FETÖ meselesini sadece 15 Temmuz darbesiyle birlikte ele almak yanlış, özellikle eksiktir.
Darbe kalkışmasından öncesini de masaya yatırmak hayati bir öneme sahiptir.
FETÖ bir kaç yıl öncesine kadar başta iktidar çevresi olmak üzere büyük bir kesimle problemsiz bir şekilde varlığını sürdürüyor, işlerini yürütüyor, hedefine doğru ilerliyordu.
Güneydoğu hariç, dindar Kürtler, Hizbullah camiası bunun dışındaydı. Söylediğimiz gibi FETÖ herkesle gül gibi geçinip gittiği veya öyle göründüğü halde söz konusu kesime karşı açıktan ve amansız bir savaş yürütüyordu.
Hem de tek taraflı olarak. O günkü adıyla Hizbullah camiası FETÖ`yü hiç bir zaman kendisine rakip görmediği, muhatap almadığı halde FETÖ onlara acımasız bir şekilde düşmanlık ediyordu.
Çünkü bu zaman zarfında bölgedeki bu dindar Müslümanlar PKK ve JİTEM`e rağmen Müslümanca var olabilmek için çırpınıyordu. PKK kendi dışındakilere uyguladığı siyaseti onlara da dayatıyordu; “Ya bize katılacaksınız, ya buradan gideceksiniz, ya da sizi öldürürüz.” Yani dindar Müslümanlar gerçekten başlarının derdine düşmüş, yalnız bırakılmışlardı.

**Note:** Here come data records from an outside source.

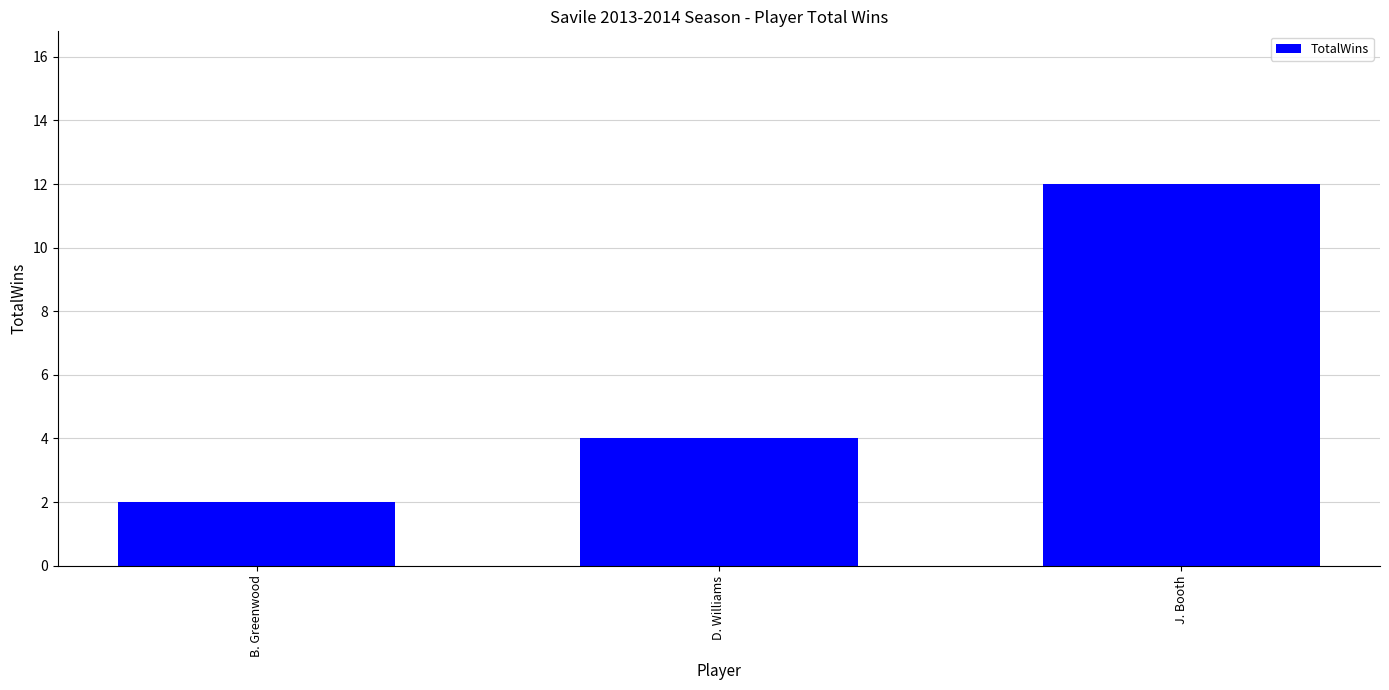

Does the chart contain any negative values?

No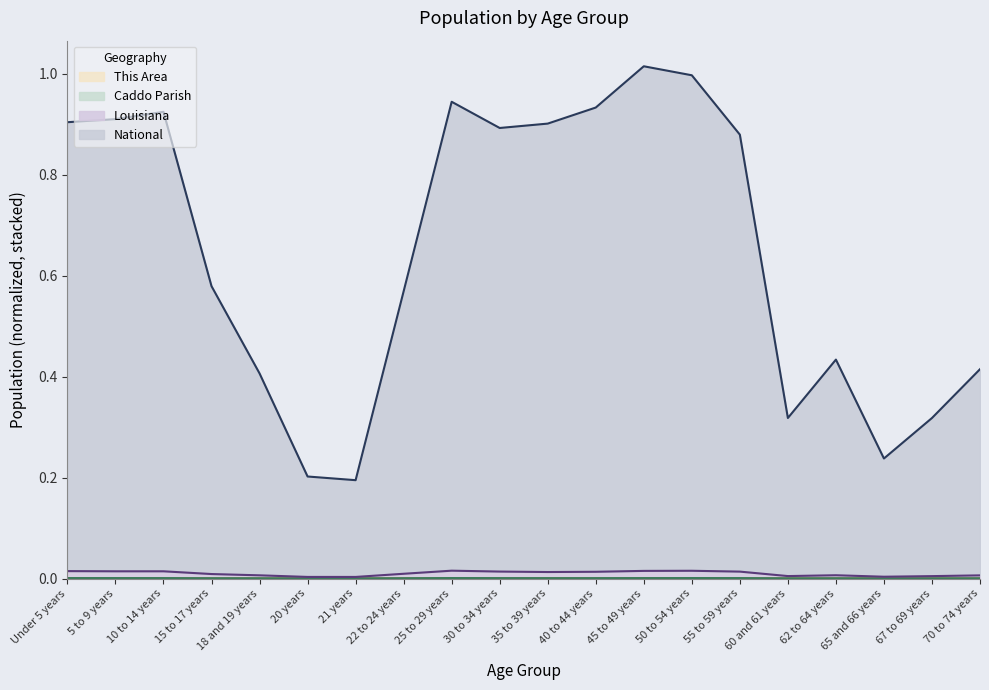

List the series in order of their peak value, lowest first.

This Area, Caddo Parish, Louisiana, National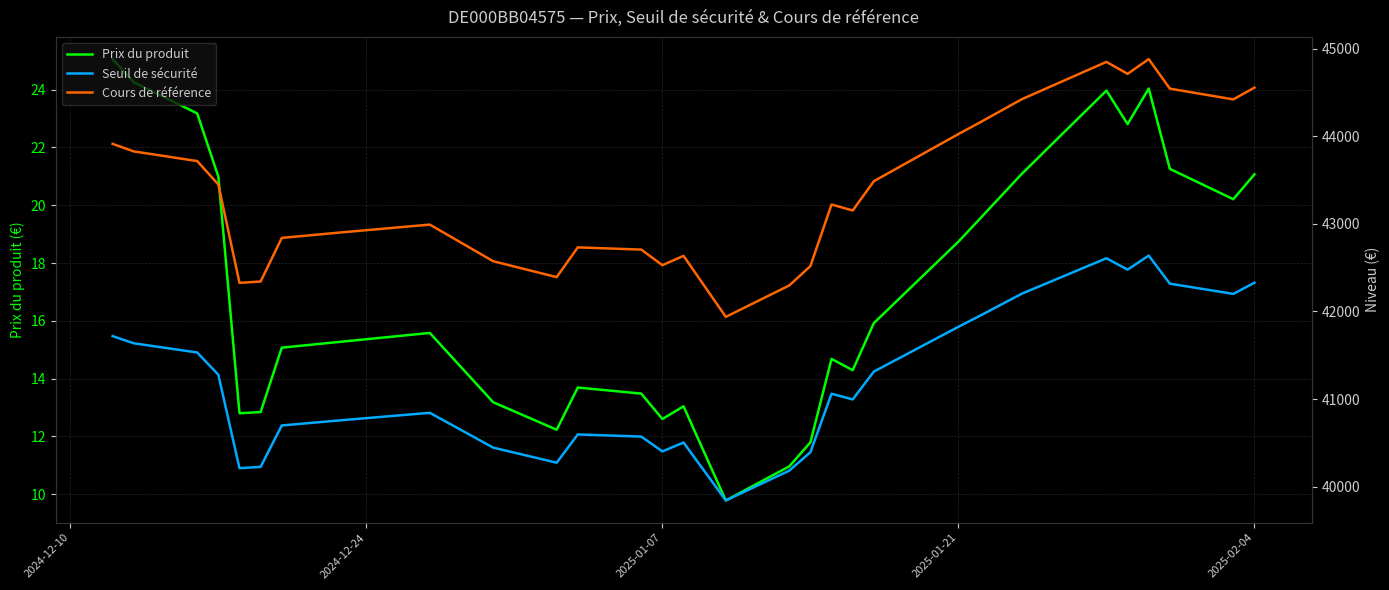

How many interior local valleys does the Prix du produit series have?

7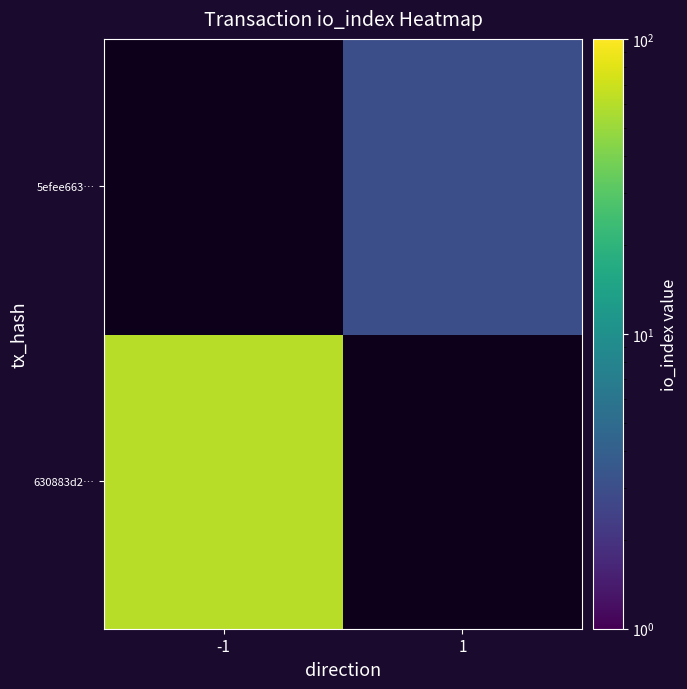

Is the value of 630883d2… at -1 greater than the value of 5efee663… at -1?

No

Bütün bunlar yetmiyormuş gibi ta o günlerden itibaren emniyet ve yargıyı elinde bulunduran FETÖ müptela olmuştu. İlginç olan şey bölge Müslümanları kendilerine karşı yürütülen bu düşmanlığın boyutlarını bilmiyorlar, tahmin etmiyorlar, hüsnü zanları buna el vermiyordu.
Her şey bugün biraz daha iyi anlaşılıyor.
Başlarının böylesine dertte olduğu bir dönemde o gün bir de FETÖ ile uğraşmaları onlar için ne İslami, ne de mantıklı bir şeydi. Fakat FETÖ bütün gücüyle bu cefakâr dindar kesime saldırdıkça saldırıyordu.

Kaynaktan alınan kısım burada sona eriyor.